Nvidia is introducing a new high-end AI chip, the HGX H200, as an upgrade to the in-demand H100. The H200 boasts 1.4x more memory bandwidth and 1.8x more memory capacity, enhancing its capability for intensive generative AI tasks.
However, uncertainty surrounds the availability of the new chips, and Nvidia has not provided clear answers on potential supply constraints. The initial release of H200 chips is scheduled for the second quarter of 2024, with collaboration underway with global system manufacturers and cloud service providers.
The H200, featuring faster HBM3e memory, offers improved performance for generative AI models and high-performance computing applications. Despite similarities with the H100, the H200’s enhanced memory specifications mark a significant upgrade. Cloud providers like Amazon, Google, Microsoft, and Oracle are expected to integrate H200s into their systems without requiring adjustments.

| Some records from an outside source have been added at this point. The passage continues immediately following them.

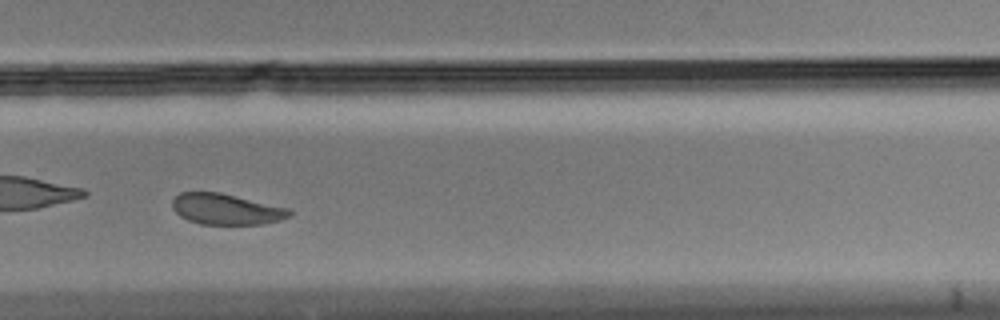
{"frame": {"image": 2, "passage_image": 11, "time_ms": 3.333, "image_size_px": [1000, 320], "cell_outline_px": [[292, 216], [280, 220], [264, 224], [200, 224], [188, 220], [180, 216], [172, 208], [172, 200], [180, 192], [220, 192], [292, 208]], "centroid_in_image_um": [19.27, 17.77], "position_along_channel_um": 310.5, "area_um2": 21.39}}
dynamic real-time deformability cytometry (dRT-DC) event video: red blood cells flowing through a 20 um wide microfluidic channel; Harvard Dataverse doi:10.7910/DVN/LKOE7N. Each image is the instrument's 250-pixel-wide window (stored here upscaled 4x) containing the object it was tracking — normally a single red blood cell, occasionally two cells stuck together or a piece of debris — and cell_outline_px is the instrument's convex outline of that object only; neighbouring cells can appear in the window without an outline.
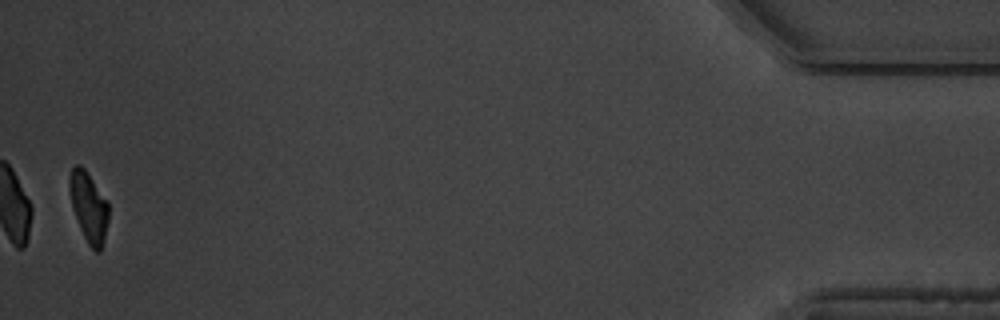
{"species": "common noctule bat (a hibernating species)", "species_latin": "Nyctalus noctula", "temperature_condition": "warm", "stored_images_in_passage": 17, "camera_frame_rate_fps": 3000, "um_per_image_px": 0.085, "animal": {"sex": "male", "body_mass_g": 19.5, "forearm_length_mm": 54.6}, "frame": {"image": 1, "passage_image": 17, "time_ms": 19.0, "image_size_px": [1000, 320], "cell_outline_px": [[108, 220], [104, 240], [100, 252], [96, 252], [88, 244], [80, 228], [72, 208], [68, 192], [68, 176], [72, 168], [76, 164], [80, 164], [84, 168], [108, 200]], "centroid_in_image_um": [7.52, 17.55], "position_along_channel_um": 427.7, "area_um2": 16.18}, "authors_computed_cell_mechanics": {"area_um2": 17.3978, "velocity_mm_per_s": 3.3409, "shape_relaxation_time_tau1_ms": 3.0921, "shape_relaxation_time_tau2_ms": 2.2837, "deformation_change_tau1": 0.1545, "deformation_change_tau2": 0.0548}}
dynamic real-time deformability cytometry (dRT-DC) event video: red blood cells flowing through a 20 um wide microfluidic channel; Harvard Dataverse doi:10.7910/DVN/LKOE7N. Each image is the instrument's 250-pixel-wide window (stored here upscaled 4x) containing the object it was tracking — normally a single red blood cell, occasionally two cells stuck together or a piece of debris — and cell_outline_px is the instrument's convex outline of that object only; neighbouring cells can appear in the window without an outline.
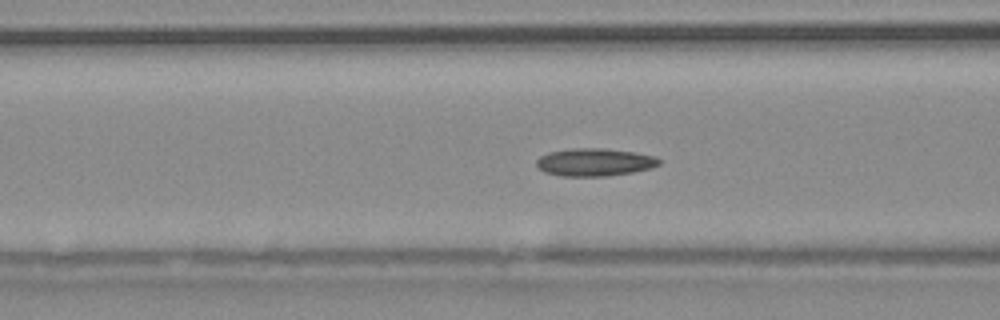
{"species": "common noctule bat (a hibernating species)", "species_latin": "Nyctalus noctula", "temperature_condition": "warm", "stored_images_in_passage": 33, "camera_frame_rate_fps": 3000, "um_per_image_px": 0.085, "animal": {"sex": "male", "body_mass_g": 20.4}, "frame": {"image": 1, "passage_image": 6, "time_ms": 1.667, "image_size_px": [1000, 320], "cell_outline_px": [[660, 164], [652, 168], [632, 172], [608, 176], [560, 176], [544, 172], [536, 168], [536, 160], [540, 156], [548, 152], [572, 148], [604, 148], [632, 152], [656, 156], [660, 160]], "centroid_in_image_um": [50.51, 13.79], "position_along_channel_um": 116.1, "area_um2": 20.0}}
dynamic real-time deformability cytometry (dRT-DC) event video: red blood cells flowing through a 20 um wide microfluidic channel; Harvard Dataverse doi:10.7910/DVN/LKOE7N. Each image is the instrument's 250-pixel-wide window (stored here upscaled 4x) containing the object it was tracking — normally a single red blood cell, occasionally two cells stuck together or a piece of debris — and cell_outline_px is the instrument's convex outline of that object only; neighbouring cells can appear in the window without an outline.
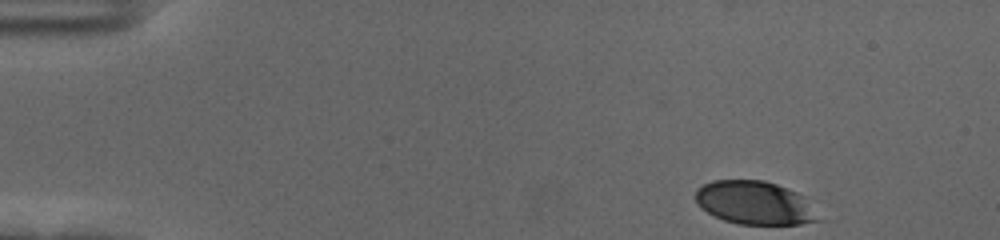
{"species": "human", "species_latin": "Homo sapiens", "temperature_condition": "cold", "stored_images_in_passage": 44, "camera_frame_rate_fps": 3000, "um_per_image_px": 0.085, "donor": {"sex": "female"}, "frame": {"image": 1, "passage_image": 1, "time_ms": 0.0, "image_size_px": [1000, 240], "cell_outline_px": [[824, 220], [800, 224], [736, 224], [724, 220], [700, 208], [696, 204], [696, 188], [712, 180], [764, 180], [776, 184], [796, 192], [804, 196]], "centroid_in_image_um": [64.17, 17.25], "position_along_channel_um": 20.8, "area_um2": 31.27}}
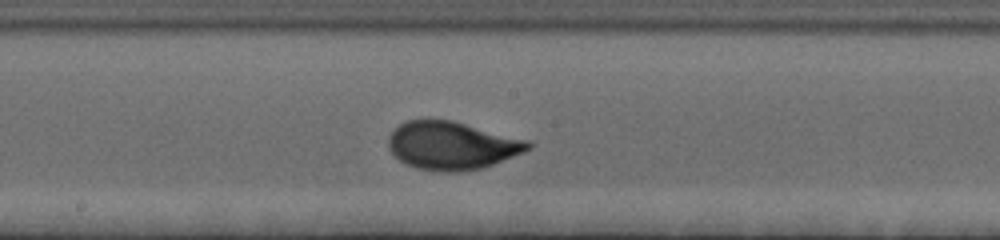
{"frame": {"image": 2, "passage_image": 25, "time_ms": 8.0, "image_size_px": [1000, 240], "cell_outline_px": [[532, 148], [524, 152], [492, 164], [480, 168], [460, 172], [440, 172], [416, 168], [400, 160], [392, 152], [388, 144], [388, 136], [400, 124], [408, 120], [452, 120], [532, 140]], "centroid_in_image_um": [38.46, 12.37], "position_along_channel_um": 209.7, "area_um2": 39.13}}
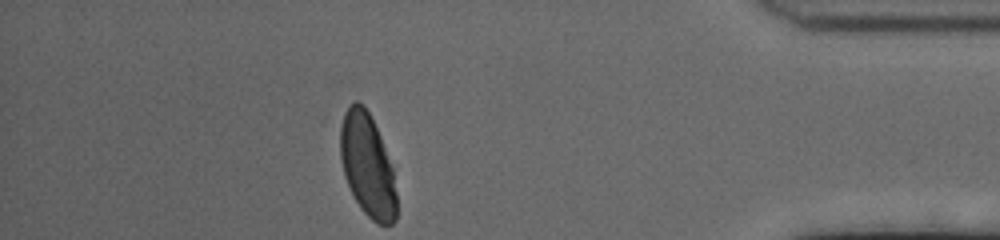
{"frame": {"image": 3, "passage_image": 44, "time_ms": 14.333, "image_size_px": [1000, 240], "cell_outline_px": [[396, 220], [392, 224], [376, 224], [360, 208], [344, 176], [340, 156], [340, 124], [344, 112], [356, 100], [364, 104], [380, 136], [392, 168], [396, 192]], "centroid_in_image_um": [31.22, 14.06], "position_along_channel_um": 404.0, "area_um2": 33.52}, "authors_computed_cell_mechanics": {"area_um2": 37.1654, "velocity_mm_per_s": 3.6498, "shape_relaxation_time_tau1_ms": 3.3536, "shape_relaxation_time_tau2_ms": null, "deformation_change_tau1": 0.1728, "deformation_change_tau2": null}}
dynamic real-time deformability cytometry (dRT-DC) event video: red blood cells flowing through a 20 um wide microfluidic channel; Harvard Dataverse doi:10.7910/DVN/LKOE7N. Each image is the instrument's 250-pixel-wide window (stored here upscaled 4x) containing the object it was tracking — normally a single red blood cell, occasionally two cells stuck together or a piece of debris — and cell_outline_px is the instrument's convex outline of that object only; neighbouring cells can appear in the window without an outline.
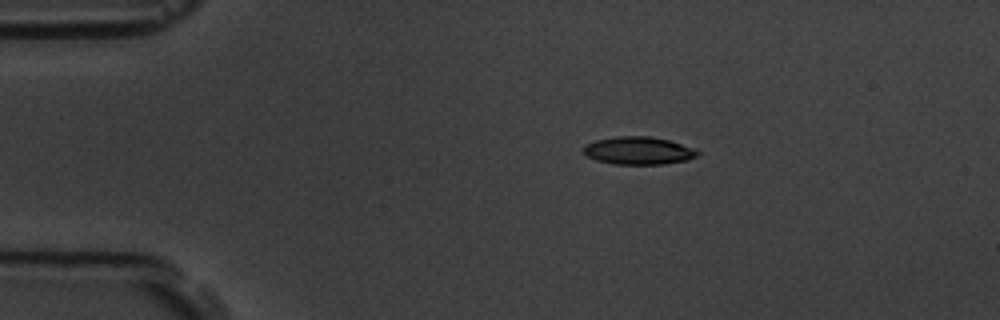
{"species": "common noctule bat (a hibernating species)", "species_latin": "Nyctalus noctula", "temperature_condition": "room temperature", "stored_images_in_passage": 3, "camera_frame_rate_fps": 3000, "um_per_image_px": 0.085, "animal": {"sex": "male", "body_mass_g": 19.5, "forearm_length_mm": 54.6}, "frame": {"image": 1, "passage_image": 2, "time_ms": 1.333, "image_size_px": [1000, 320], "cell_outline_px": [[700, 156], [688, 160], [664, 164], [612, 164], [596, 160], [588, 156], [584, 152], [584, 148], [588, 144], [596, 140], [616, 136], [648, 136], [668, 140], [692, 148], [700, 152]], "centroid_in_image_um": [54.3, 12.81], "position_along_channel_um": 30.7, "area_um2": 18.32}}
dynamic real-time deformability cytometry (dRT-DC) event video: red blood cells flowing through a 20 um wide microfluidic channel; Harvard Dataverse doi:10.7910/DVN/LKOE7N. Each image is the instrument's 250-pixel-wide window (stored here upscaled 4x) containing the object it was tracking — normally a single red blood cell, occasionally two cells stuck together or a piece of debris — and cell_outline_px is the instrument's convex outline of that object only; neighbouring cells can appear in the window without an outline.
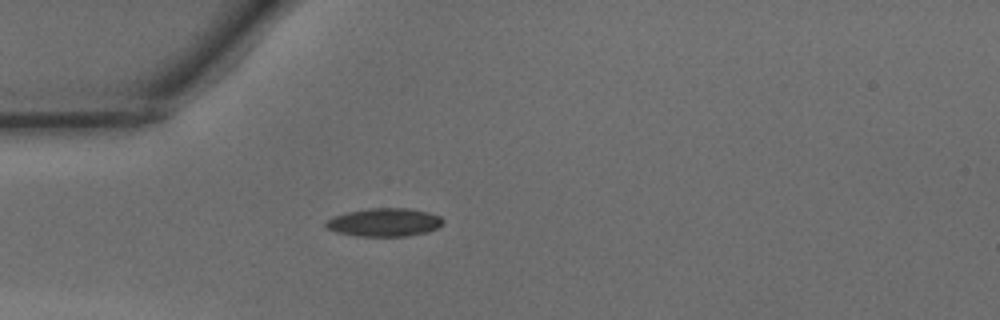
{"species": "common noctule bat (a hibernating species)", "species_latin": "Nyctalus noctula", "temperature_condition": "warm", "stored_images_in_passage": 4, "camera_frame_rate_fps": 3000, "um_per_image_px": 0.085, "animal": {"sex": "male", "body_mass_g": 15.6}, "frame": {"image": 1, "passage_image": 1, "time_ms": 0.0, "image_size_px": [1000, 320], "cell_outline_px": [[444, 224], [440, 228], [428, 232], [408, 236], [356, 236], [336, 232], [328, 228], [324, 224], [328, 220], [336, 216], [348, 212], [368, 208], [408, 208], [428, 212], [440, 216], [444, 220]], "centroid_in_image_um": [32.74, 18.9], "position_along_channel_um": 52.3, "area_um2": 19.36}}
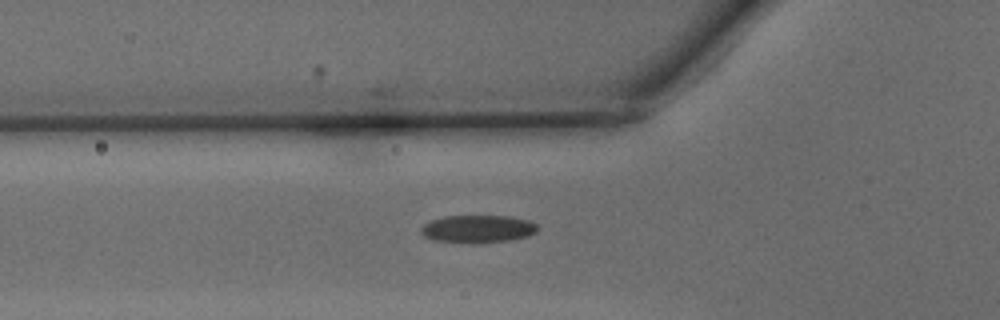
{"frame": {"image": 2, "passage_image": 4, "time_ms": 1.0, "image_size_px": [1000, 320], "cell_outline_px": [[540, 228], [536, 232], [528, 236], [508, 240], [480, 244], [468, 244], [432, 240], [424, 236], [420, 232], [420, 228], [424, 224], [432, 220], [444, 216], [512, 216], [528, 220], [536, 224]], "centroid_in_image_um": [40.61, 19.47], "position_along_channel_um": 85.2, "area_um2": 19.19}}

While pricing details are not disclosed, previous-generation H100s are estimated to range from $25,000 to $40,000 each. Nvidia’s announcement comes amid a continued scramble for H100 chips, viewed as crucial for efficient data processing in AI applications. AI companies are actively seeking these chips, and the shortage has led to collaborations and even the use of H100s as collateral for loans.
Nvidia assures that the introduction of H200 will not impact H100 production, with plans to increase overall supply throughout the year. Despite efforts to triple H100 production in 2024, the demand remains high, fueled by the ongoing growth of generative AI applications.